Soyadı kanununda tarihi karar

Anayasa Mahkemesi, çiftlerin boşanması halinde 'çocuğun babasının seçtiği veya seçeceği soyadını alacağı'na ilişkin hükmü iptal etti.

YAYINLAMA
GÜNCELLEME
ANKARA - Anayasa Mahkemesi'nin, Soyadı Kanunu'nun, evliliğin feshi veya boşanma hallerinde çocuğun babasının seçtiği veya seçeceği adı alacağına ilişkin hükmünü iptal etti.
Eşinden boşanan ve çocuğunun velayet hakkı kendisine verilen davacı anne, açtığı davada, çocuğunun soyadının değiştirilmesini istedi.
Davaya bakan Siirt Asliye Hukuk Mahkemesi de 2525 sayılı Soyadı Kanunu'nun 4. maddesinin ikinci fıkrasının, anayasaya aykırı olduğu kanısına vararak, iptali istemiyle Anayasa Mahkemesine başvurdu.
Başvuru kararında, itiraz konusu kuralın ailenin eşler arasında eşitliğe dayandığına ilişkin Anayasa'nın 41. maddesi ile kadınlar ve erkeklerin eşit haklara sahip olduğuna dair Anayasa'nın 10. maddesine ve dolayısıyla Anayasa'nın temel hak ve özgürlüklerin Anayasa'nın sözüne ve ruhuna, demokratik toplum düzeninin ve laik Cumhuriyetin gereklerine ve ölçülülük ilkesine aykırı olamayacağına ilişkin 13. maddesine aykırı olduğu ileri sürüldü.
Davayı esastan görüşen Yüksek Mahkeme, düzenlemeyi oy birliğiyle iptal etti.
Anayasa Mahkemesi'nin gerekçesinde, 4721 sayılı Türk Medeni Kanunu'nun çocuğun soyadını düzenleyen 321. maddesinde yer alan "Çocuk, ana ve baba evli ise ailenin soyadını taşır.
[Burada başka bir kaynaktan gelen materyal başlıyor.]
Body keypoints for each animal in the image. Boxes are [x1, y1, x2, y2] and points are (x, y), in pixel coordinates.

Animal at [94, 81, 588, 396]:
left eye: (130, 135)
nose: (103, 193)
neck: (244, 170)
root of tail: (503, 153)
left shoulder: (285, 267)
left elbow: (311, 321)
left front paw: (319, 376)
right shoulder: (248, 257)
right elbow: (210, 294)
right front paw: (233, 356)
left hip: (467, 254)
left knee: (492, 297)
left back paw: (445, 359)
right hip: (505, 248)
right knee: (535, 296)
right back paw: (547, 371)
Ancak, ana önceki evliliğinden dolayı çifte soyadı taşıyorsa çocuk onun bekarlık soyadını taşır" hükmü nedeniyle, itiraz konusu kuralın günümüzde sadece bazı istisnai durumlarda uygulanabilmesinin söz konusu olacağı belirtildi.
Gerekçede, Anayasa'nın 10. maddesinde eşitlik ilkesine yer verildiği, 41. maddesinin birinci fıkrasında da ailenin Türk toplumunun temeli olduğu ve eşler arasında eşitliğe dayandığı belirtildi. Eşitlik ilkesinin eşler arasında da geçerli olduğunun vurgulandığı kaydedilen gerekçede, Anayasa'nın 41. maddesinin birinci fıkrasına da 4709 sayılı Yasa ile "ve eşler arasında eşitliğe dayanır" ibaresinin eklendiği, madde gerekçesinde düzenlemenin kadın-erkek eşitliğini sağlamaya yönelik olduğu ifade edildi.
Eşitlik ilkesine aykırı
Eşitlik ilkesinin, aynı konumda bulunan kadın ve erkeğin yasalar önünde eşit haklara sahip olmasını gerektirdiğine işaret edilen gerekçede, şu konulara dikkat çekildi:
"Kişinin cinsiyeti nedeniyle karşı cinse göre ayrıcalıklı duruma getirilmesi bu ilkeye aykırı düşer. Ayrıca eşitlik, bireyler arasındaki farklılıkların göz ardı edilerek herkesin her bakımdan aynı kurallara bağlı tutulması anlamında da algılanamaz. Kimi kişilerin başka kurallara bağlı tutulmalarında haklı nedenler varsa, yasa önünde eşitlik ilkesine aykırılıktan söz edilemez. Bu nedenle, yaradılış ve işlevsel özelliklerin zorunlu kıldığı kimi ayırımlar haklı bir nedene dayandığı ölçüde eşitliği bozmadığı halde, sadece cinsiyete dayalı ayrımlar eşitlik ilkesine açık bir aykırılık oluştururlar.
Eşler, evliliğin devamı boyunca ve boşanmada sahip oldukları hak ve yükümlülükler bakımından aynı hukuksal konumdadırlar. Erkeğe velayet hakkı kapsamında tanınan çocuğun soyadını seçme hakkının kadına tanınmaması, velayet hakkının kullanılması bakımından cinsiyete göre ayırım yapılması sonucunu doğurur. Bu nedenle itiraz konusu kural, Anayasa'nın 10. ve 41. maddelerine aykırıdır, iptali gerekir."